• **Texte du document**:
Le mystère Twitter

Depuis quelques mois, la presse tente de comprendre et mettre à portée du grand public cet étranger outil de microblogging qu’est twitter. Libé avait ouvert le bal en France avec une couverture sur le phénomène dans le monde politique l’été dernier. Très (trop ?) anglé donc réducteur pour un service encore aussi peu démocratisé. Le dernier papier en date dans Les inrockuptibles de cette semaine ne réussit toujours pas à produire l’article de référence qu’on attend.

twitter-les-inrocks

Si la presse peine à comprendre le phénomène, c’est qu’il n’est pas simple et qu’aucun utilisateur ne l’explique finalement de la même façon. Les bénéfices sont vécus différemment selon son usage souvent lié à la taille et la typologie de sa communauté. Ils s’étendent du pur communautaire – parfois nombriliste mais toujours avec une connexion permanente avec ses réseaux- au partage de l’information brute en temps réel – de l’anecdotique à la grande histoire.

Il m’aura fallu plusieurs mois et une taille critique du nombre de mes followers pour mesurer la dimension polymorphe de l’outil : il est bien question de garder à distance le lien avec ses contacts voire ses amis mais aussi de s’appuyer sur la communauté pour être alerté ou mieux comprendre un fait d’actualité. C’est à la fois le partage en direct des impressions ressenties devant Koh Lanta ou le soutien à un ami pris dans les intempéries du sud ouest. C’est à la fois le fil d’infos des grands newsmag en ligne et l’accès direct à certains de leur redacteur en chef.

• **Données fournies**:
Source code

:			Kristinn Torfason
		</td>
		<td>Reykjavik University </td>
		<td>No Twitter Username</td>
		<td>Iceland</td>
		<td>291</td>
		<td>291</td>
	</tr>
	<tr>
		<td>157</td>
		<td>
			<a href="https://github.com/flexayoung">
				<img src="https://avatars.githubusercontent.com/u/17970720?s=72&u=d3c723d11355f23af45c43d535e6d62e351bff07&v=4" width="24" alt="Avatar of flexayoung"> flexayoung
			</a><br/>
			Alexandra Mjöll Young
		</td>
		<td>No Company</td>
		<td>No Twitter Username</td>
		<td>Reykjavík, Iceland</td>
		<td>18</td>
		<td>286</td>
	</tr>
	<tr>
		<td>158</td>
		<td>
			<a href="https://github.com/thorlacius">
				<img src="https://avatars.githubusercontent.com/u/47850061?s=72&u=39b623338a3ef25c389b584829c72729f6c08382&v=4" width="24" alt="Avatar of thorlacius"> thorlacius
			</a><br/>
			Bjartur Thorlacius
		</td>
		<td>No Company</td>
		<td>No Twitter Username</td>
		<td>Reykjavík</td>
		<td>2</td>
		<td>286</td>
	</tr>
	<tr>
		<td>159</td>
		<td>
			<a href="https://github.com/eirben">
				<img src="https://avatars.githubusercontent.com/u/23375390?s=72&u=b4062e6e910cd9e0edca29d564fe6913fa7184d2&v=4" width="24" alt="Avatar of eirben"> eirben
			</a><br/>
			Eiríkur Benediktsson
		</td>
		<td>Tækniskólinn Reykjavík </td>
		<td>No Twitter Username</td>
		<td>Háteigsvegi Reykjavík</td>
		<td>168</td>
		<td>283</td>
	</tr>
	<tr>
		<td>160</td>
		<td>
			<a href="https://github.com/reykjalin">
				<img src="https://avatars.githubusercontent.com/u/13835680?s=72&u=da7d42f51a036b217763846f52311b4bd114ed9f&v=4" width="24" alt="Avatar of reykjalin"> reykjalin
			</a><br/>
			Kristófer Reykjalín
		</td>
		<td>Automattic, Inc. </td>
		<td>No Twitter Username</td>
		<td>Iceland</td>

• **Problème à résoudre**: Recopiez fidèlement le passage de l'article sur Twitter qui va de « Il m’aura fallu » jusqu'à « redacteur en chef. ».

• **Réponse proposée**:
Il m’aura fallu plusieurs mois et une taille critique du nombre de mes followers pour mesurer la dimension polymorphe de l’outil : il est bien question de garder à distance le lien avec ses contacts voire ses amis mais aussi de s’appuyer sur la communauté pour être alerté ou mieux comprendre un fait d’actualité. C’est à la fois le partage en direct des impressions ressenties devant Koh Lanta ou le soutien à un ami pris dans les intempéries du sud ouest. C’est à la fois le fil d’infos des grands newsmag en ligne et l’accès direct à certains de leur redacteur en chef.